L’enquête de police va révéler que la sœur du petit ami, Bafode G., l’aura partagée le soir même sur Snapchat.

Depuis “il est impossible de bloquer la diffusion de cette vidéo devenue virale" affirme la Procureure de la République qui fait face aux trois prévenus. Une Procureure qui rappelle que l’accusée principale a fait perdre des chances de survie à la victime en préférant filmer et partager cette vidéo plutôt que d’appeler immédiatement les secours.

Je n'ai pas réfléchi

Fatimata S.

Pour sa défense, la jeune femme évoque le sentiment de panique qui s'est emparé d'elle face à cette situation hors norme.  “J’avais peur, j'ai filmé par réflexe. Je n'ai pas réfléchi”.

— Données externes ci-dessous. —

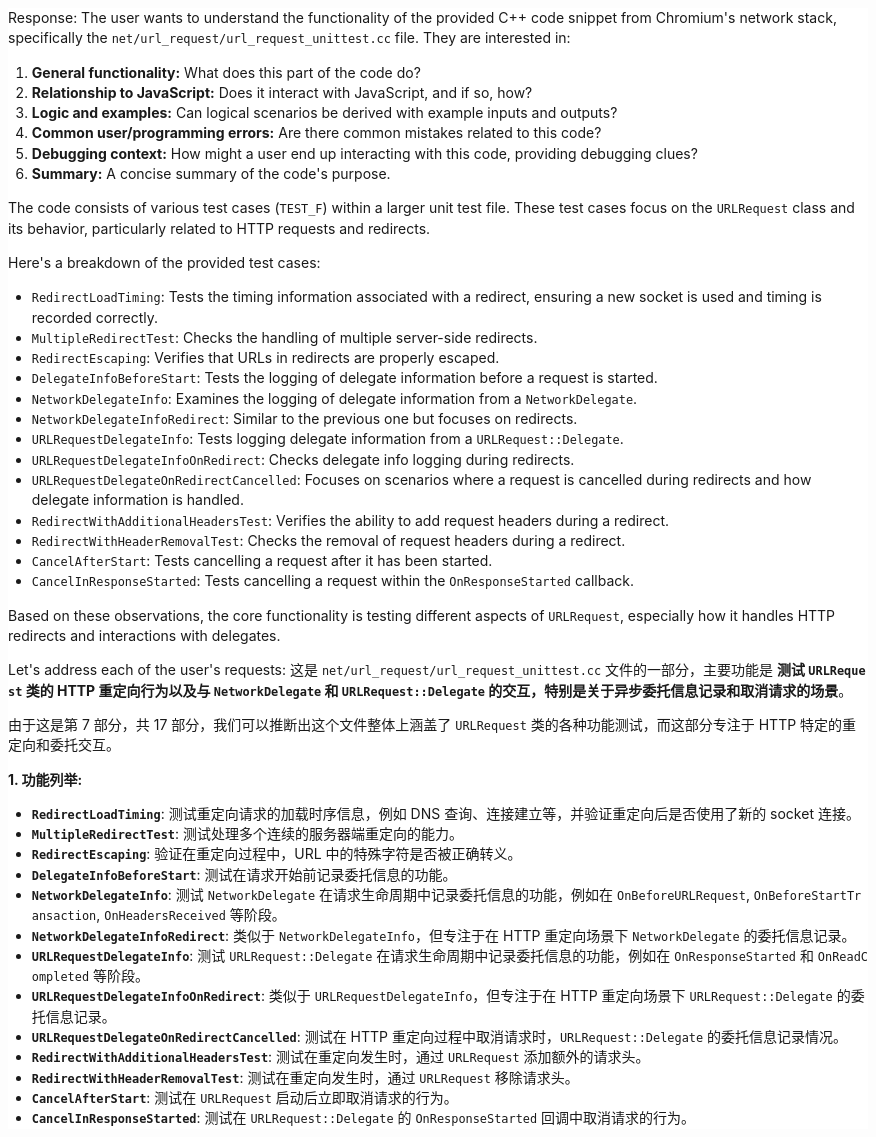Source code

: Response:
The user wants to understand the functionality of the provided C++ code snippet from Chromium's network stack, specifically the `net/url_request/url_request_unittest.cc` file. They are interested in:

1. **General functionality:** What does this part of the code do?
2. **Relationship to JavaScript:** Does it interact with JavaScript, and if so, how?
3. **Logic and examples:**  Can logical scenarios be derived with example inputs and outputs?
4. **Common user/programming errors:** Are there common mistakes related to this code?
5. **Debugging context:** How might a user end up interacting with this code, providing debugging clues?
6. **Summary:** A concise summary of the code's purpose.

The code consists of various test cases (`TEST_F`) within a larger unit test file. These test cases focus on the `URLRequest` class and its behavior, particularly related to HTTP requests and redirects.

Here's a breakdown of the provided test cases:

*   `RedirectLoadTiming`: Tests the timing information associated with a redirect, ensuring a new socket is used and timing is recorded correctly.
*   `MultipleRedirectTest`: Checks the handling of multiple server-side redirects.
*   `RedirectEscaping`: Verifies that URLs in redirects are properly escaped.
*   `DelegateInfoBeforeStart`: Tests the logging of delegate information before a request is started.
*   `NetworkDelegateInfo`: Examines the logging of delegate information from a `NetworkDelegate`.
*   `NetworkDelegateInfoRedirect`: Similar to the previous one but focuses on redirects.
*   `URLRequestDelegateInfo`:  Tests logging delegate information from a `URLRequest::Delegate`.
*   `URLRequestDelegateInfoOnRedirect`: Checks delegate info logging during redirects.
*   `URLRequestDelegateOnRedirectCancelled`: Focuses on scenarios where a request is cancelled during redirects and how delegate information is handled.
*   `RedirectWithAdditionalHeadersTest`: Verifies the ability to add request headers during a redirect.
*   `RedirectWithHeaderRemovalTest`: Checks the removal of request headers during a redirect.
*   `CancelAfterStart`: Tests cancelling a request after it has been started.
*   `CancelInResponseStarted`: Tests cancelling a request within the `OnResponseStarted` callback.

Based on these observations, the core functionality is testing different aspects of `URLRequest`, especially how it handles HTTP redirects and interactions with delegates.

Let's address each of the user's requests:
这是 `net/url_request/url_request_unittest.cc` 文件的一部分，主要功能是 **测试 `URLRequest` 类的 HTTP 重定向行为以及与 `NetworkDelegate` 和 `URLRequest::Delegate` 的交互，特别是关于异步委托信息记录和取消请求的场景**。

由于这是第 7 部分，共 17 部分，我们可以推断出这个文件整体上涵盖了 `URLRequest` 类的各种功能测试，而这部分专注于 HTTP 特定的重定向和委托交互。

**1. 功能列举:**

*   **`RedirectLoadTiming`**: 测试重定向请求的加载时序信息，例如 DNS 查询、连接建立等，并验证重定向后是否使用了新的 socket 连接。
*   **`MultipleRedirectTest`**: 测试处理多个连续的服务器端重定向的能力。
*   **`RedirectEscaping`**: 验证在重定向过程中，URL 中的特殊字符是否被正确转义。
*   **`DelegateInfoBeforeStart`**: 测试在请求开始前记录委托信息的功能。
*   **`NetworkDelegateInfo`**: 测试 `NetworkDelegate` 在请求生命周期中记录委托信息的功能，例如在 `OnBeforeURLRequest`, `OnBeforeStartTransaction`, `OnHeadersReceived` 等阶段。
*   **`NetworkDelegateInfoRedirect`**: 类似于 `NetworkDelegateInfo`，但专注于在 HTTP 重定向场景下 `NetworkDelegate` 的委托信息记录。
*   **`URLRequestDelegateInfo`**: 测试 `URLRequest::Delegate` 在请求生命周期中记录委托信息的功能，例如在 `OnResponseStarted` 和 `OnReadCompleted` 等阶段。
*   **`URLRequestDelegateInfoOnRedirect`**: 类似于 `URLRequestDelegateInfo`，但专注于在 HTTP 重定向场景下 `URLRequest::Delegate` 的委托信息记录。
*   **`URLRequestDelegateOnRedirectCancelled`**: 测试在 HTTP 重定向过程中取消请求时，`URLRequest::Delegate` 的委托信息记录情况。
*   **`RedirectWithAdditionalHeadersTest`**: 测试在重定向发生时，通过 `URLRequest` 添加额外的请求头。
*   **`RedirectWithHeaderRemovalTest`**: 测试在重定向发生时，通过 `URLRequest` 移除请求头。
*   **`CancelAfterStart`**: 测试在 `URLRequest` 启动后立即取消请求的行为。
*   **`CancelInResponseStarted`**: 测试在 `URLRequest::Delegate` 的 `OnResponseStarted` 回调中取消请求的行为。
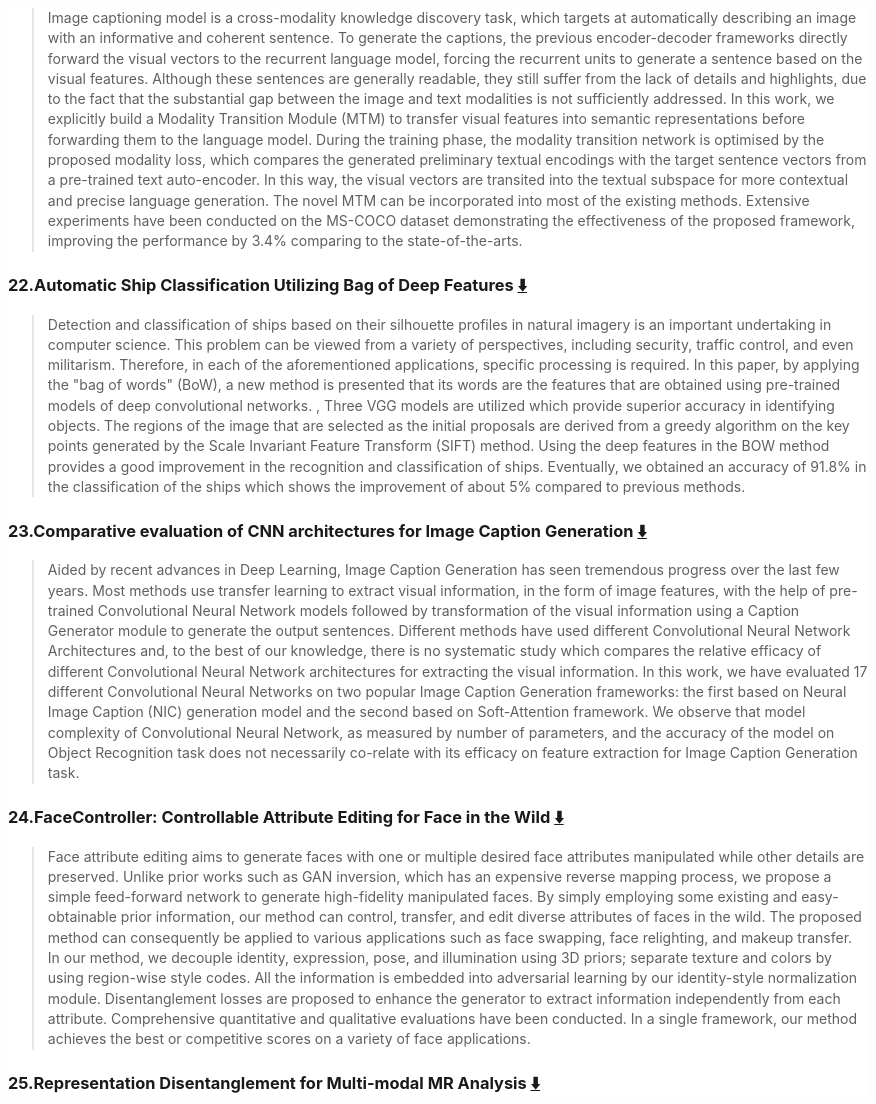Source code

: >  Image captioning model is a cross-modality knowledge discovery task, which targets at automatically describing an image with an informative and coherent sentence. To generate the captions, the previous encoder-decoder frameworks directly forward the visual vectors to the recurrent language model, forcing the recurrent units to generate a sentence based on the visual features. Although these sentences are generally readable, they still suffer from the lack of details and highlights, due to the fact that the substantial gap between the image and text modalities is not sufficiently addressed. In this work, we explicitly build a Modality Transition Module (MTM) to transfer visual features into semantic representations before forwarding them to the language model. During the training phase, the modality transition network is optimised by the proposed modality loss, which compares the generated preliminary textual encodings with the target sentence vectors from a pre-trained text auto-encoder. In this way, the visual vectors are transited into the textual subspace for more contextual and precise language generation. The novel MTM can be incorporated into most of the existing methods. Extensive experiments have been conducted on the MS-COCO dataset demonstrating the effectiveness of the proposed framework, improving the performance by 3.4% comparing to the state-of-the-arts.      
### 22.Automatic Ship Classification Utilizing Bag of Deep Features  [ :arrow_down: ](https://arxiv.org/pdf/2102.11520.pdf)
>  Detection and classification of ships based on their silhouette profiles in natural imagery is an important undertaking in computer science. This problem can be viewed from a variety of perspectives, including security, traffic control, and even militarism. Therefore, in each of the aforementioned applications, specific processing is required. In this paper, by applying the "bag of words" (BoW), a new method is presented that its words are the features that are obtained using pre-trained models of deep convolutional networks. , Three VGG models are utilized which provide superior accuracy in identifying objects. The regions of the image that are selected as the initial proposals are derived from a greedy algorithm on the key points generated by the Scale Invariant Feature Transform (SIFT) method. Using the deep features in the BOW method provides a good improvement in the recognition and classification of ships. Eventually, we obtained an accuracy of 91.8% in the classification of the ships which shows the improvement of about 5% compared to previous methods.      
### 23.Comparative evaluation of CNN architectures for Image Caption Generation  [ :arrow_down: ](https://arxiv.org/pdf/2102.11506.pdf)
>  Aided by recent advances in Deep Learning, Image Caption Generation has seen tremendous progress over the last few years. Most methods use transfer learning to extract visual information, in the form of image features, with the help of pre-trained Convolutional Neural Network models followed by transformation of the visual information using a Caption Generator module to generate the output sentences. Different methods have used different Convolutional Neural Network Architectures and, to the best of our knowledge, there is no systematic study which compares the relative efficacy of different Convolutional Neural Network architectures for extracting the visual information. In this work, we have evaluated 17 different Convolutional Neural Networks on two popular Image Caption Generation frameworks: the first based on Neural Image Caption (NIC) generation model and the second based on Soft-Attention framework. We observe that model complexity of Convolutional Neural Network, as measured by number of parameters, and the accuracy of the model on Object Recognition task does not necessarily co-relate with its efficacy on feature extraction for Image Caption Generation task.      
### 24.FaceController: Controllable Attribute Editing for Face in the Wild  [ :arrow_down: ](https://arxiv.org/pdf/2102.11464.pdf)
>  Face attribute editing aims to generate faces with one or multiple desired face attributes manipulated while other details are preserved. Unlike prior works such as GAN inversion, which has an expensive reverse mapping process, we propose a simple feed-forward network to generate high-fidelity manipulated faces. By simply employing some existing and easy-obtainable prior information, our method can control, transfer, and edit diverse attributes of faces in the wild. The proposed method can consequently be applied to various applications such as face swapping, face relighting, and makeup transfer. In our method, we decouple identity, expression, pose, and illumination using 3D priors; separate texture and colors by using region-wise style codes. All the information is embedded into adversarial learning by our identity-style normalization module. Disentanglement losses are proposed to enhance the generator to extract information independently from each attribute. Comprehensive quantitative and qualitative evaluations have been conducted. In a single framework, our method achieves the best or competitive scores on a variety of face applications.      
### 25.Representation Disentanglement for Multi-modal MR Analysis  [ :arrow_down: ](https://arxiv.org/pdf/2102.11456.pdf)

Quand la Présidente du tribunal lui demande pourquoi elle a envoyé immédiatement cette vidéo, moins d’une minute après l’avoir filmée, la jeune femme semble rentrer dans sa coquille.

“Cette vidéo m’a traumatisée” assure-t-elle à la barre du tribunal. Lors de la projection des images de la caméra de surveillance du métro et de ses propres images, Fatimata S. pleure et évite du regard l'écran de projection.

Lire : Agonie de l'homme tué à la machette dans le métro de Rennes : la vidéo retirée de Twitter

Une attitude "dépourvue d'humanité" selon le ministère public

Le Parquet, pour mettre la jeune étudiante face à ses responsabilités, lui rappelle l’action d’un sans domicile fixe arrivé sur les lieux peu après elle. L’homme avait tenté en vain de ranimer par un massage cardiaque la victime après avoir utilisé ses vêtements pour stopper l’hémorragie. Fatimata S, présente la première, s’était éloignée sans lui venir en aide. Une attitude jugée comme “dépourvue d’humanité” par le ministère public.

Elle a agi à sa mesure.

Maître Maxime Tessier, avocat de Fatimata S.

Pour sa défense, face à l’accusation de non-assistance à personne en danger, Maître Tessier insiste sur le fait "qu’elle a agi à sa mesure". “Elle a provoqué les secours en parlant aux deux personnes qu’elle a immédiatement croisées”. Pour son avocat “la jeune femme n’a pas osé faire plus”. 

Face aux accusations de complicité de violence pour avoir filmé, l’avocat assure “qu’il est impossible de penser qu’il y a de la complicité”. Tout en précisant “qu’elle n’a pas filmé l’acte de l’agression mais sa conséquence”.

Son petit ami, Bafode G., qui, selon la Présidente a été "le premier dans cette affaire à avoir correctement réagi en demandant à Fatimata d’appeler les secours” reconnaît avoir lui aussi partagé la vidéo à sa sœur, à la demande de celle-ci. “J’étais choqué je devais en parler à quelqu’un”, se justifie-t-il. 

La soeur de celui-ci, Barik G., dans une attitude presque hostile, reconnaît avoir partagé la vidéo via SnapChat à ses proches par une “story privée”. Elle insiste sur le fait que personne n’a pu enregistrer sa vidéo et que la fuite ne vient pas d’elle. Ses sourires et son comportement ont été peu appréciés par l’avocate de la victime.

Prison avec sursis et un stage de citoyenneté

Relaxée pour complicité mais condamnée pour non-assistance la jeune femme à 10 jours pour faire appel d'un jugement clément.

Le Tribunal les condamne tous à effectuer un stage de citoyenneté et à des peines de prison avec sursis. 15 mois pour Fatimata S., 6 mois pour le frère et la sœur. Par cette condamnation la Présidente a expliqué vouloir leur donner une chance, leur permettre de comprendre leur geste et essayer de les ramener vers “le vivre ensemble nécessaire quand on vit en société".